The Federal Trade Commission announced on January 17, 2008 that it has agreed in principle to a consent order with Life is good, Inc. and Life is good Retail, Inc. (collectively “Life is good”) resolving allegations that the apparel company collected sensitive information from consumers and failed to secure it in compliance with its own privacy and security policies. The consent order against Life is good, among other things, prohibits future deceptive privacy and security claims and requires the company to implement a comprehensive information security program that includes biennial audits by an independent security professional for the next twenty years.
- properly evaluate the vulnerability of their computer systems to commonly known or reasonably foreseeable attacks, including SQL injection attacks;
- implement simple, free or low-cost, and readily available defenses to such attacks;
- employ readily available security measures to monitor and control connections from the network to the internet; and
- employ reasonable measures to detect unauthorized access to consumer information.
According to the FTC’s complaint, these failures allowed a hacker to use SQL injection attacks to obtain credit card numbers, expiration dates and security codes for thousands of customers between June and August 2006. The FTC complaint further alleged that Life is good’s failure to take reasonable and appropriate measures to protect consumer information against unauthorized access contravened the company’s explicit representations to consumers.
The FTC’s proposed settlement prohibits Life is good from making deceptive claims about its privacy and security practices and policies. The settlement also requires the company to institute a comprehensive privacy and security program that includes administrative, technical and physical safeguards for consumer information.

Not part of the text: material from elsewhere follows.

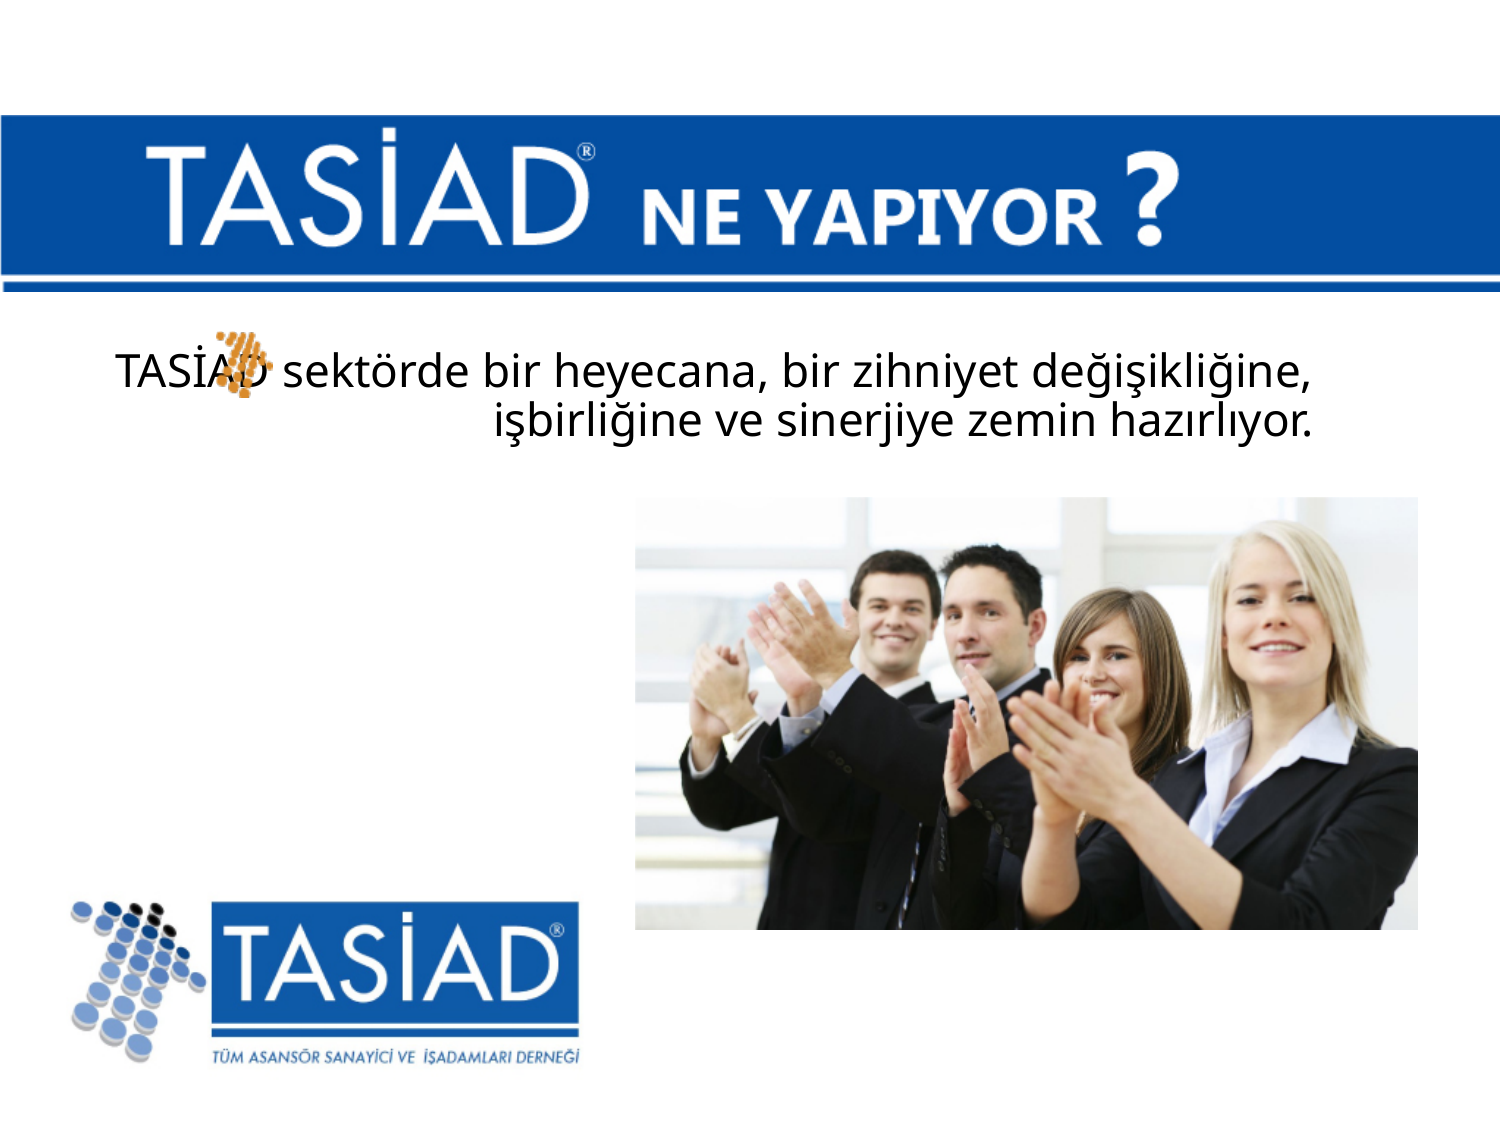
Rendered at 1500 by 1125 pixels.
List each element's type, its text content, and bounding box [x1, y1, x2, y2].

picture [216, 331, 273, 398]
text_box TASİAD sektörde bir heyecana, bir zihniyet değişikliğine, işbirliğine ve sinerjiye zemin hazırlıyor. [100, 340, 1418, 1014]
picture [635, 497, 1418, 930]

Specifically, the company is required to:
- designate at least one employee to coordinate the security program;
- identify material internal and external risks to the security and confidentiality of consumer information and evaluate the sufficiency of existing safeguards;
- design and implement reasonable safeguards to control any identified risks and regularly test the effectiveness of such safeguards;
- develop reasonable procedures for selecting and supervising service providers that handle customers’ personal information; and
- evaluate and adjust the company’s information security program based on the results of monitoring, material changes to the company’s operations, or other circumstances that may affect the program’s effectiveness.
Life is good must also retain an independent, third-party auditor to assess the company’s security program within 180 days after a final order is served and once every other year thereafter for the next twenty years. The auditor must certify that the program both meets or exceeds the requirements established by the consent order and is operating at a level that provides reasonable assurance that consumer information is being adequately protected. The proposed settlement will remain open to public comment through February 18, 2008.